*PROBLEM STATEMENT*
Work out the number of lines with the word "Aufsichtsbehörde" in the material below, then reply with that number only.

▽

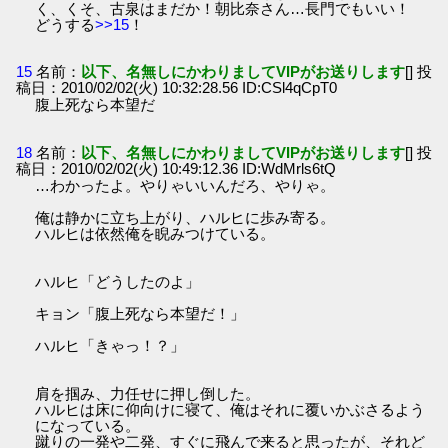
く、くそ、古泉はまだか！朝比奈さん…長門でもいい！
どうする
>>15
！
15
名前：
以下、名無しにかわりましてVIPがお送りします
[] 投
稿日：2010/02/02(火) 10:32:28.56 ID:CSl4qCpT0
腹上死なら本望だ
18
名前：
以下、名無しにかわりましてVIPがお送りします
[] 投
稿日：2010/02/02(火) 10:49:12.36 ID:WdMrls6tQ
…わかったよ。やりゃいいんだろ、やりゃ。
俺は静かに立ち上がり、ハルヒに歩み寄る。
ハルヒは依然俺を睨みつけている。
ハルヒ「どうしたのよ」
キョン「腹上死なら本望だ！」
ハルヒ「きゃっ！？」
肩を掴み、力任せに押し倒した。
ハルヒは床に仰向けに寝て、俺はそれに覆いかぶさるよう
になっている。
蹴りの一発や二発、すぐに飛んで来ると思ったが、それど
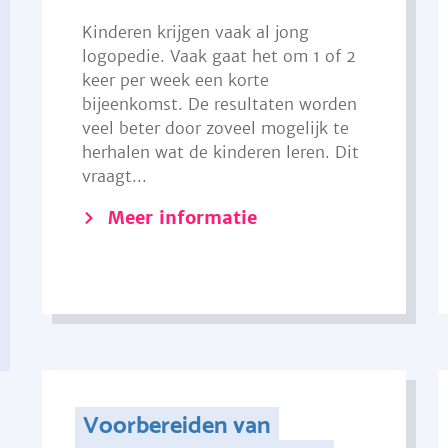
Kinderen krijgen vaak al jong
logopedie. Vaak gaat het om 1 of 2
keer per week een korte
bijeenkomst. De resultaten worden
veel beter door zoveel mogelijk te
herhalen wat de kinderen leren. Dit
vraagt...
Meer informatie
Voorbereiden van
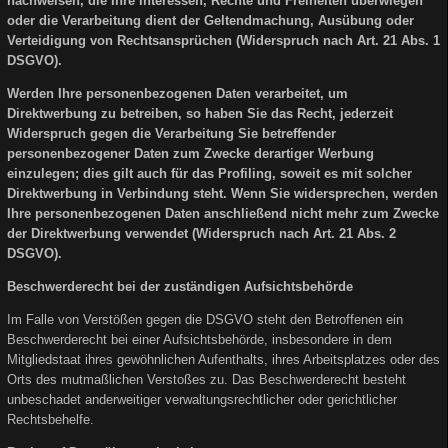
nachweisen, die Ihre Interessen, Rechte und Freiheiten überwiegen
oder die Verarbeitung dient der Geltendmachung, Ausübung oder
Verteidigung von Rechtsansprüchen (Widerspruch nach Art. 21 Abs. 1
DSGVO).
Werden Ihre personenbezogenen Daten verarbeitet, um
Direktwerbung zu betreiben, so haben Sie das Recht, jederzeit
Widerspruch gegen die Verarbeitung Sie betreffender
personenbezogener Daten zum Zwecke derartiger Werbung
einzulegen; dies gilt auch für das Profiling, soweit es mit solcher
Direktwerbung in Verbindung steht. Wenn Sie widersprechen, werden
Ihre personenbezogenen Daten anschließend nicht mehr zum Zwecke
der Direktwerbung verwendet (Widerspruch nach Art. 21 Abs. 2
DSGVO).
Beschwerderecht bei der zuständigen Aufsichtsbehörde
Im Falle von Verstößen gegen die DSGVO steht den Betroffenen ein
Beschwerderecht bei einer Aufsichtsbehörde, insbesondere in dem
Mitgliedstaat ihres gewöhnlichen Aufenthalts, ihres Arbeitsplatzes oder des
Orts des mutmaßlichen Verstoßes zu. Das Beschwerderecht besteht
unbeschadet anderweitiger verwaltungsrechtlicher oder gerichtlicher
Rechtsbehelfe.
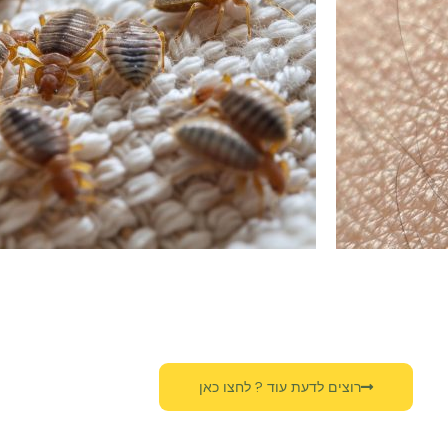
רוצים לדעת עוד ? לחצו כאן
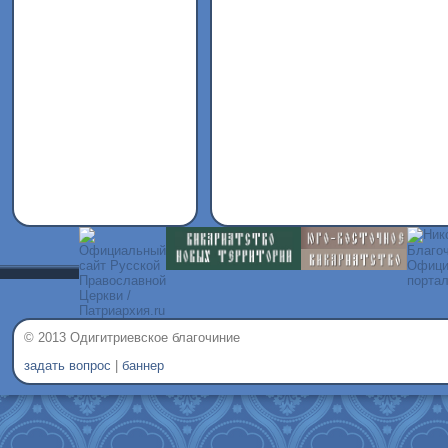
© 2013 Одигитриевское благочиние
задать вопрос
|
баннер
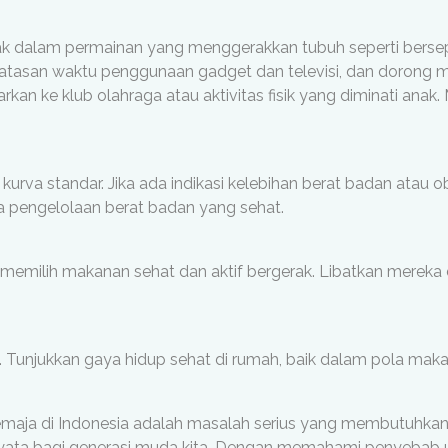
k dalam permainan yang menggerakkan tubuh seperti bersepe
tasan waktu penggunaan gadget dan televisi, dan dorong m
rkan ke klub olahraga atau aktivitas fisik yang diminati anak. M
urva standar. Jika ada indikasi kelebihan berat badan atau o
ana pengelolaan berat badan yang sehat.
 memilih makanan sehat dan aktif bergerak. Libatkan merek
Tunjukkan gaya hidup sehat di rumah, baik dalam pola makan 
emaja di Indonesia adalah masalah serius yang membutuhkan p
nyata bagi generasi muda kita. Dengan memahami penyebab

△
▽

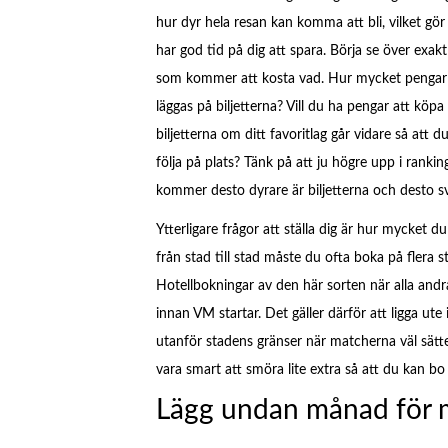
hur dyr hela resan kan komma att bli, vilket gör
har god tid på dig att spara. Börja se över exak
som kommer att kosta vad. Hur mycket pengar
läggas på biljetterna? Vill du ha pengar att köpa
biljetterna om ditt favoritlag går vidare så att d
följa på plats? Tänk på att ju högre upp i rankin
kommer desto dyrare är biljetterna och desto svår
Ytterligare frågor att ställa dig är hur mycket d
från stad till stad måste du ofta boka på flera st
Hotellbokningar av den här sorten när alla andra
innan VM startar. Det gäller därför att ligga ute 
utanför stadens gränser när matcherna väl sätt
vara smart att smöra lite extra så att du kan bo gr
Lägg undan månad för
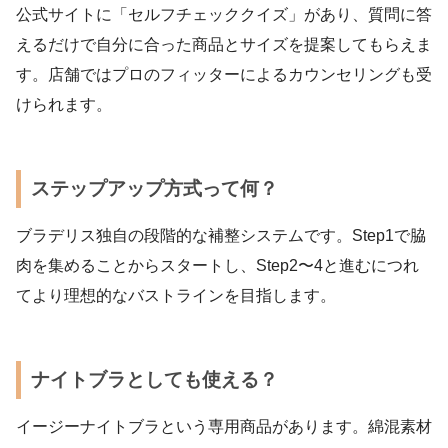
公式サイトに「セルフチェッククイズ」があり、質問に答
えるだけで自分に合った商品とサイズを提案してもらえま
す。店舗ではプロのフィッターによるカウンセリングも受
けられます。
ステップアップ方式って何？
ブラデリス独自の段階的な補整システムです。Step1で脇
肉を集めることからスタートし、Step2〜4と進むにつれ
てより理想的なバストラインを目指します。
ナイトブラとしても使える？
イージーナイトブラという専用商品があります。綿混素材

△

*REPLY TO THE TASK*
2